Immagine della martire nella cattedrale di Catanzaro
La data importante è quella del 6 giugno 2002. In questa giornata l’arcivescovo Cantisani chiuse il Processo diocesano di Canonizzazione della Serva di Dio Concetta Lombardo. Era  la prima volta - nella nove volte centenaria Chiesa di Catanzaro-Squillace - che veniva chiuso un processo canonico sulle virtù di un Servo di Dio.

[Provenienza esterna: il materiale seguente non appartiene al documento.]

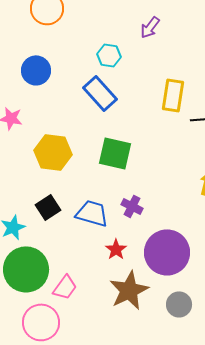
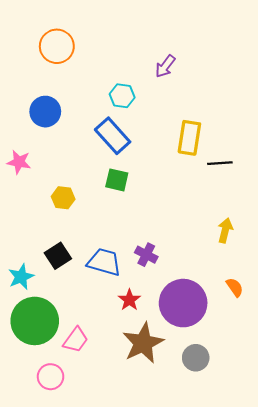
yellow hexagon: (53, 152) -> (63, 198), size x0.6
green square: (115, 153) -> (117, 180), moved, size x0.7
pink circle: (41, 322) -> (51, 377), size x0.7

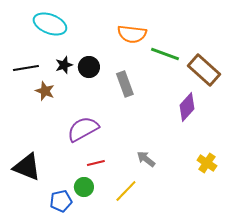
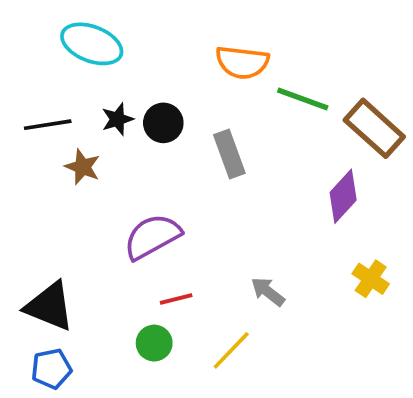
yellow cross: (207, 163) -> (371, 279), moved
blue pentagon: (61, 201) -> (51, 369), moved

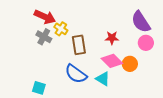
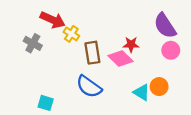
gray cross: (44, 37) -> (33, 43), moved
pink diamond: (112, 61) -> (120, 58), moved
orange circle: (130, 64) -> (159, 87), moved
cyan triangle: (103, 79) -> (142, 92), moved

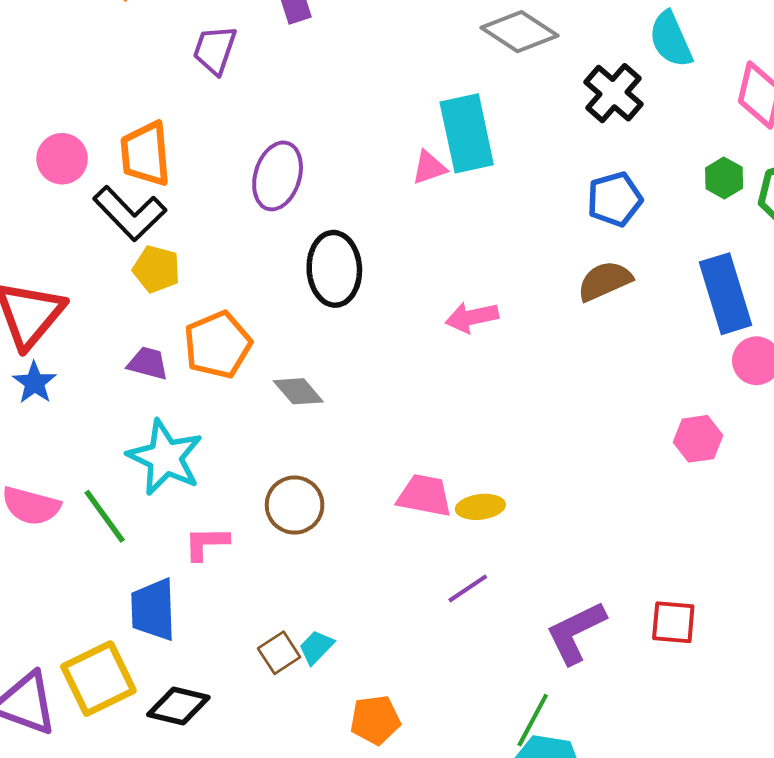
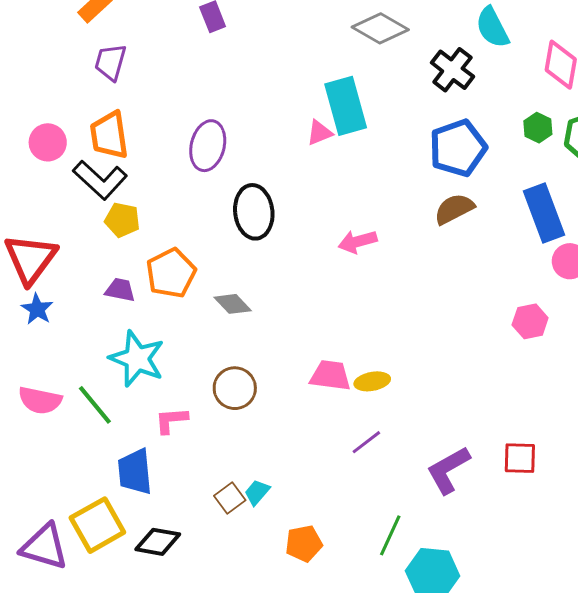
purple trapezoid: (215, 50) -> (110, 62), moved
blue pentagon: (615, 199) -> (458, 148), size x1.4
green line: (533, 720) -> (390, 535), moved

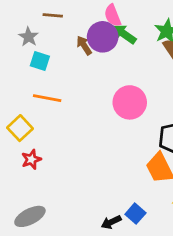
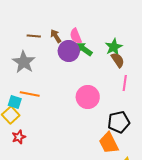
gray star: (29, 37) -> (24, 62), moved, size x1.6
brown arrow: (84, 45) -> (56, 36), moved
cyan square: (40, 61) -> (15, 102), moved

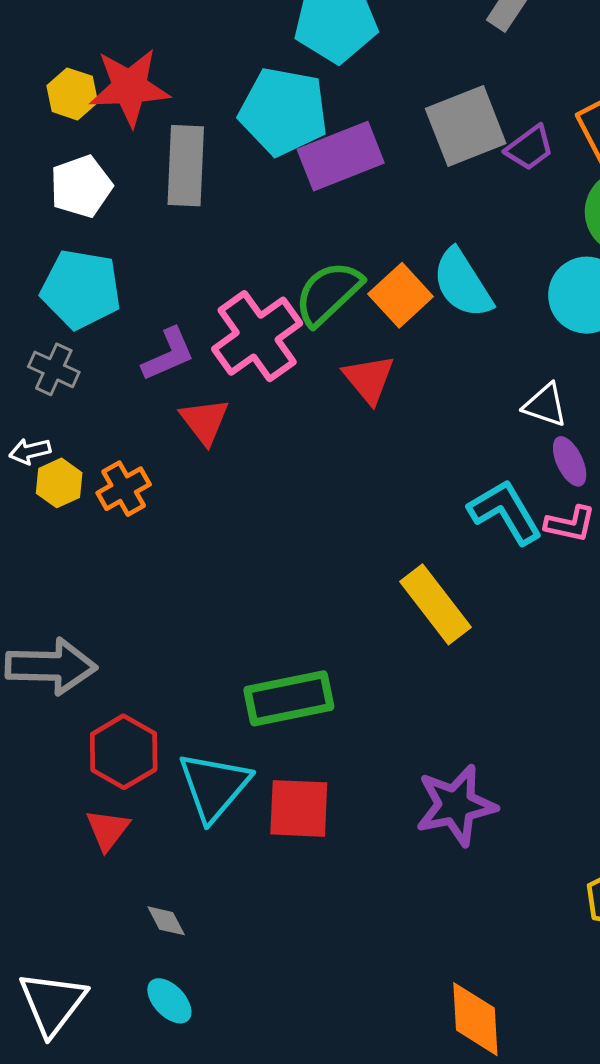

Gli “Atti” delle 32 sedute del Tribunale ecclesiastico diocesano furuno quindi mandati a Roma in attesa della parola definitiva della Congregazione per la cause dei Santi. 
 Nel 2006 Concetta Lombardo rappresentò la Calabria tra i 16 testimoni scelti per il quarto convegno Ecclesiale Nazionale di Verona (16 – 20 ottobre). 
La nuova tomba nella chiesa matrice
L’arcivescovo metropolita Vincenzo Bertolone il 22 giugno 2012 iniziò una Inchiesta suppletiva, nominando Padre Pasquale Pitari come suo “Delegato a fare un esame della Causa, studiando la Copia Pubblica e tutto ciò che è collegato ad essa, al fine di colmare le carenze e potere dare una esauriente risposta al Dicastero”, che “nei Congressi ordinari del 24 ottobre 2003 e del 3 dicembre 2004 disponeva che, prima di procedere alla pubblicazione del decreto di validità giuridica della Inchiesta Diocesana sul presunto martirio della Serva di Dio, occorreva chiedere una Studio approfondito della Causa e del fondamento teologico del martirio”. Lo studio è stato consegnato alla Congregazione.
Intanto, ancora oggi, a più di sessant’anni dal martirio, il parroco di Stalettì don Roberto Corapi ogni 22 del mese organizza momenti di incontro e di riflessione sulla vita e le virtù di Concetta Lombardo. Ed in più: alcuni registri, collocati sotto la lapide di Concetta, testimoniano una forte devozione dei fedeli per questa Serva di Dio, martire per la purezza ed i valori della famiglia.